Editor's note: This popular story from the Daily Briefing's archives was republished on Jan. 8, 2020.
Rana Awdish, a critical care physician at Henry Ford Health System, almost died in her own hospital. As Awdish fought for her life, she learned hard lessons about how doctors—herself included—often fall short in treating patients, and what it takes to provide truly compassionate care.
Writing in the New England Journal of Medicine, Awdish recalls how she "effectively bled to death in [her] own hospital" in 2008 when she was seven months pregnant. An occult adenoma in her liver, a type of benign tumor, ruptured and caused severe bleeding.
"I lost my entire blood volume into my abdomen," Awdish writes. Her blood became too cold and acidic to clot, and her organs failed. She had a stroke, and ultimately, she writes, "the baby I was seven months pregnant with would not survive."
Awdish pulled through and recovered thanks to the treatment she received, which included 26 units of blood products on the night of her collapse, five major operations, and extensive physical therapy. But she also learned things she "might not have wanted to know" about how doctors can fail their patients while getting "technical things so perfectly right," Awdish writes.
"There were disturbing deficits in communication, uncoordinated care, and occasionally an apparently complete absence of empathy," Awdish explains. For instance, Awdish says she was "horrified" when she heard a doctor say she was "trying to die on us." But then she remembered that as a critical care physician she had used similar language—and that, in fact, it's normal for doctors to have a subconsciously "antagonistic" relationship with patients, she writes.
And there were more acute moments of insensitivity.
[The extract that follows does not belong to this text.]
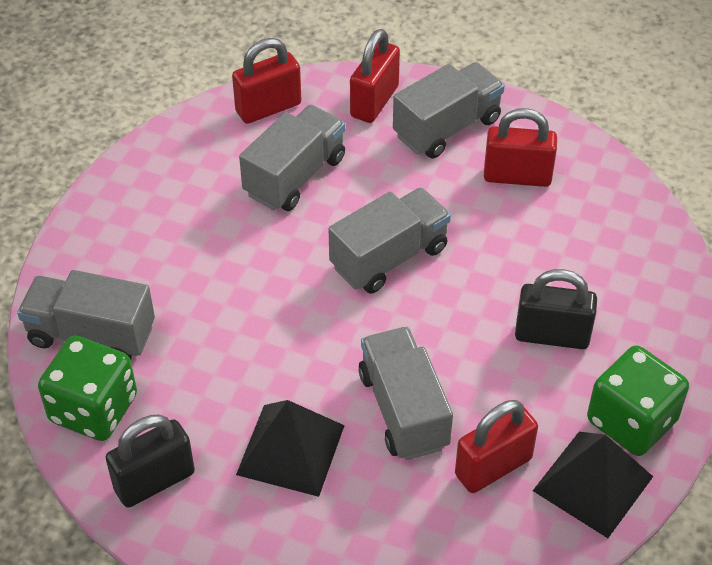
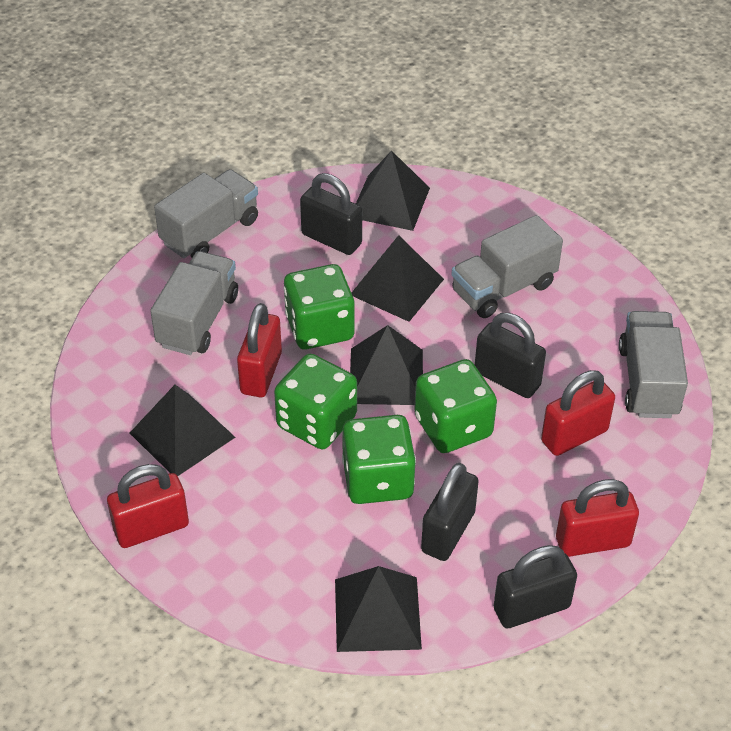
black padlock: [105,415,195,508] [515,269,597,349] = 2 -> [300,173,362,255] [421,463,479,561] [475,313,546,398] [494,545,577,628] = 4
black pyramid: [236,400,345,497] [533,432,653,538] = 2 -> [130,385,235,476] [335,566,422,652] [350,325,423,405] [352,235,444,322] [356,150,430,231] = 5
green dice: [38,336,137,441] [587,345,689,456] = 2 -> [274,353,357,449] [284,264,355,349] [342,415,416,504] [414,359,497,453] = 4
grey truck: [17,270,155,359] [239,105,345,211] [329,187,451,294] [359,327,453,460] [393,62,505,158] = 5 -> [150,251,238,355] [154,169,258,258] [451,215,563,318] [619,311,688,418] = 4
For instance, she received a bill for the attempted resuscitation of her child. The billing department explained the bill had been generated because she had not added the baby to her insurance.
It was a "trivial oversight [by] a department ostensibly not involved in patient care" that "had the potential to bring me to my knees," Awdish writes.
Awdish says the experience "changed my vision of what I wanted our organization to be." She shared her story with colleagues and stressed the importance of working harder to provide empathetic, coordinated care.
Henry Ford responded "bravely," Awdish writes, and began "radically revising the way in which we introduce every new employee to our organizational culture." Everyone from physicians to transporters now hear about the highs and lows of Awdish's experience as a patient, including the acts of kindness performed by some clinicians.
New employees are also taught the difference between "avoidable" and unavoidable suffering. The goal is to "mitigate suffering by responding to the unavoidable kind with empathy and by improving our processes and procedures to avoid inflicting the avoidable kind whenever possible," Awdish writes.
In addition, employees are taught to discuss failures openly and about how transparency promotes accountability and quality improvement. "We believe that by focusing on our missteps, we can ensure that the path ahead is one of compassionate, coordinated care," Awdish writes. "The stories we tell do more than restore our faith in ourselves. They have the power to transform," she concludes (Awdish, NEJM perspective, 1/5; Gaines, Upworthy, 1/5; McNamara, Medscape, 1/9).